I live in a South Chennai apartment complex. We like to think of ourselves as being an eco-friendly community. We segregate garbage and harvest rainwater. I even use solar power! But at the Kodungaiyur dump, in contrast, everything from below the surface to the smoke-filled sky was polluted.

By whom?

Their garbage is not theirs, but ours. What they live with is what we throw out of our homes. Our every act of avaricious consumption is an act of violence on these people. We have dumped our filth on Kodungaiyur and we call it a dump, meaning a place for valueless objects. Are the people who suffer our excesses also valueless?

For a child born around this dump, the aroma of life means something different from what it does to my daughter. To her, what we discard at home is something that goes into the waste bin. For the girl in Kodungaiyur, what we discard becomes her ‘common’.

Many believe that discrimination on the basis of caste is an over-exaggerated preoccupation of the self-flagellating left-leaning liberal. But if we do not realise that Dalits and other lower castes live amid the most polluting and hazardous filth, which is not created by them but by others we are truly inhuman.

A few days after experiencing Kondungaiyur, I travelled to Mumbai.
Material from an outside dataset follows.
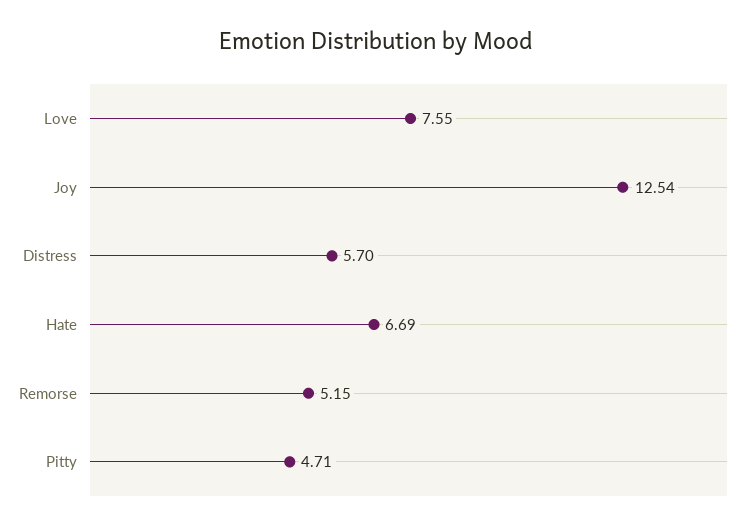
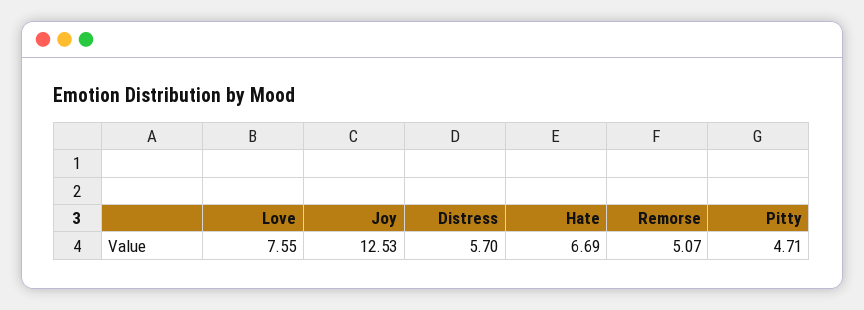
Joy: 12.54 -> 12.53
Remorse: 5.15 -> 5.07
Travelling for a concert is ‘secure’. We arrive at an airport, stay in a comfortable hotel or with a close friend, perform, lap up all the praise and money and head back. This Mumbai visit was no different until I came across this notice in an up-market apartment complex.
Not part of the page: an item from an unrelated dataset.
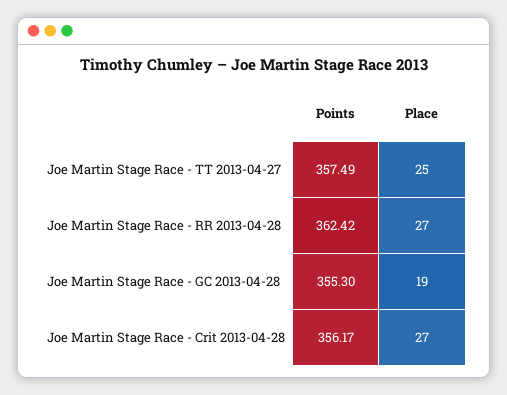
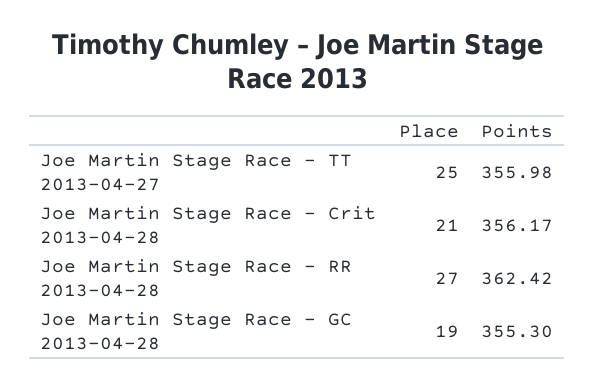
Points, Joe Martin Stage Race - TT 2013-04-27: 357.49 -> 355.98
Place, Joe Martin Stage Race - Crit 2013-04-28: 27 -> 21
“Lift No 1 & 2 to be used only by the client & architects. Any labour or contractor found using these lifts will be fined Rs. 2,000.”

This must have been put up when the building was being constructed; may be still some work is in progress. But, really! The labourers build every inch of your house, craft your interiors, carpet your flooring and decorate your bathrooms. They make that place you call home classy for you, yet they are not classy enough to travel in the lift with you! If this is not apartheid, what is? In the Nirbhaya documentary, the rapist has said what many think. Here the notice only put into words what many feel. We do not want to travel in the lift with a worker or house help and they know it, which is why many will not enter the lift when the ‘malik’ does.

What was even worse in this notice was the accompanying fine in case of violation. Equality was made a punishable offence! We will be given many reasons for this posting, like labourers spit out paan indiscriminately or carry tool kits that may damage the lift. I wonder if we will stop the owner of the house from carrying golf kits on Lifts 1 and 2?

The hard truth is that we look at this class of people who work as labourers, domestic help, electricians, plumbers, painters as being unfit to share ‘our’ space. They are there only to serve our needs for which we compensate them. We cannot be equals; we have all the rights and power and it is up to us to decide and choreograph their place in society.

Within a few days I had seen two different environments connected in an unusual way. Places like Kodungaiyur soak up our filth to keep our surroundings clean. The labourers, whom we treat as lesser mortals, work for the upkeep of our homes. It is ironic that dignity, beauty, elegance, and functionality are stripped out of the lives of the ones who provide them to us.